Dataset entries:

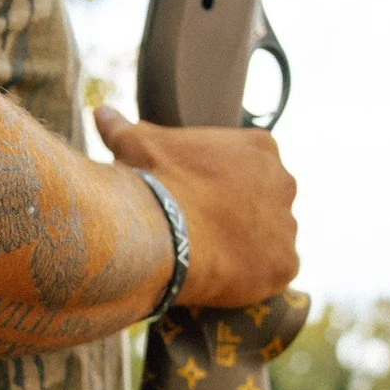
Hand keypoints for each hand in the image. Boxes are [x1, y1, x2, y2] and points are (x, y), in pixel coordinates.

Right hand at [94, 106, 298, 309]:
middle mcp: (284, 182)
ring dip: (251, 245)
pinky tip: (227, 277)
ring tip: (212, 256)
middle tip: (206, 228)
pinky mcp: (285, 264)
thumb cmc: (151, 182)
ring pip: (272, 237)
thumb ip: (123, 127)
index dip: (222, 183)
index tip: (197, 196)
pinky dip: (256, 276)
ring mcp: (287, 225)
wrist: (158, 232)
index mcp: (260, 147)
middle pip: (267, 201)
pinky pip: (276, 271)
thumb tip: (102, 112)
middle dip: (242, 213)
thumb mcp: (134, 145)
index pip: (249, 166)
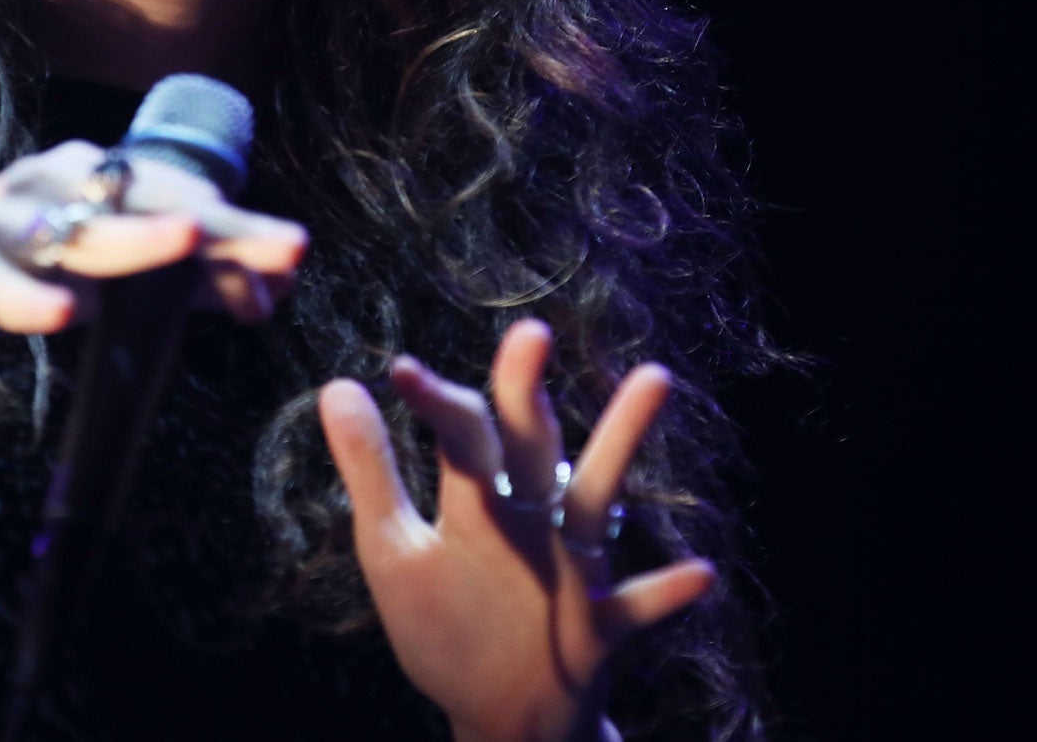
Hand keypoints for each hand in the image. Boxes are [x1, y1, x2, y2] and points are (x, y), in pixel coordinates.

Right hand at [0, 139, 308, 399]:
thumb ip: (182, 282)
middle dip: (216, 225)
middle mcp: (46, 185)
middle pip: (142, 202)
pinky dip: (28, 299)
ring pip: (73, 232)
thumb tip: (269, 293)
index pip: (177, 193)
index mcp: (87, 177)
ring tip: (186, 239)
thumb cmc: (18, 282)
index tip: (295, 258)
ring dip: (132, 238)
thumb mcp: (105, 281)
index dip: (238, 229)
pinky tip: (60, 316)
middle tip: (283, 245)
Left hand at [318, 319, 714, 741]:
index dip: (433, 403)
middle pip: (530, 442)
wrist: (498, 715)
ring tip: (653, 375)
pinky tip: (698, 574)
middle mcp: (531, 516)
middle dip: (525, 392)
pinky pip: (636, 605)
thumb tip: (338, 384)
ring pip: (599, 495)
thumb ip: (371, 472)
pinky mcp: (598, 626)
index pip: (461, 435)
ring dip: (621, 440)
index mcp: (478, 500)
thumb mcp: (394, 551)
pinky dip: (665, 592)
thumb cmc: (446, 622)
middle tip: (528, 332)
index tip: (399, 372)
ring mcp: (571, 566)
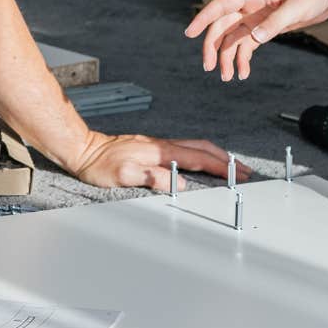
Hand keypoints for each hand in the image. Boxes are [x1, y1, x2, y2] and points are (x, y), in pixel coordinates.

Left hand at [64, 131, 253, 189]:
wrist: (83, 149)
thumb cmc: (100, 164)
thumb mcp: (123, 176)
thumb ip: (151, 178)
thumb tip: (178, 182)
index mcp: (160, 151)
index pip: (198, 158)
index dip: (220, 166)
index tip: (237, 173)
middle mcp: (161, 145)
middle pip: (202, 148)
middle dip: (225, 158)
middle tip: (244, 169)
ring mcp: (157, 145)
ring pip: (194, 146)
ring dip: (214, 155)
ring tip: (229, 165)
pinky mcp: (151, 148)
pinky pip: (183, 149)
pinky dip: (199, 154)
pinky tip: (199, 161)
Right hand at [183, 0, 327, 80]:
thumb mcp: (297, 7)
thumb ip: (275, 22)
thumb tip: (255, 38)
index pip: (221, 5)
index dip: (203, 18)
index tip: (189, 33)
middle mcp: (249, 6)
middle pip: (222, 26)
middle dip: (212, 46)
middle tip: (208, 67)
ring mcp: (255, 18)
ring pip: (232, 38)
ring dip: (226, 57)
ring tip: (226, 77)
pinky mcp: (263, 28)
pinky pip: (246, 45)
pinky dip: (242, 59)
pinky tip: (243, 73)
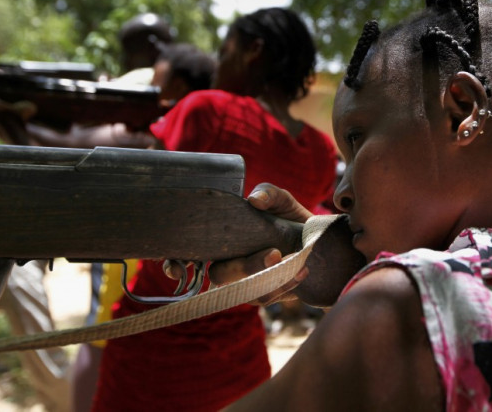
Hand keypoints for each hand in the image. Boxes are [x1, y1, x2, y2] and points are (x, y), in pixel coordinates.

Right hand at [165, 184, 311, 303]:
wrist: (317, 239)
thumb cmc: (288, 217)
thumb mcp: (280, 199)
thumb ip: (269, 193)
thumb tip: (254, 200)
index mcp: (219, 241)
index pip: (185, 257)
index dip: (175, 265)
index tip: (177, 268)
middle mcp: (227, 264)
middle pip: (219, 275)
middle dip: (244, 267)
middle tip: (273, 254)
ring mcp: (244, 283)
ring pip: (244, 290)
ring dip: (267, 276)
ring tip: (291, 259)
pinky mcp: (264, 294)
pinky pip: (266, 297)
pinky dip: (285, 284)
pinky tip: (302, 270)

*PROBLEM DESCRIPTION*
Lines above that have "hand": copy each of them.

*EXERCISE RESULT*
Hand keypoints for each hand in the image. Boxes are [x1, y1, x2, y2] and points are (x, y), in pixel coordinates.
Right hand at [94, 106, 298, 309]:
Hand keypoints for each hand in the image. Boxes are [x1, y1, x2, y2] and points are (x, y), in pixel coordinates.
Right hand at [0, 139, 308, 399]:
Left hand at [318, 319, 714, 741]:
Hand keypoints for each hand in the image. Boxes are [x1, y1, x2, y2] and points are (x, y), in pixel coordinates.
Left hand at [64, 131, 253, 189]:
Right hand at [183, 0, 327, 80]:
Hand keypoints for each hand in the image. Boxes are [x1, y1, x2, y2] and points are (x, y), in pixel coordinates.
Right hand at [165, 184, 311, 303]:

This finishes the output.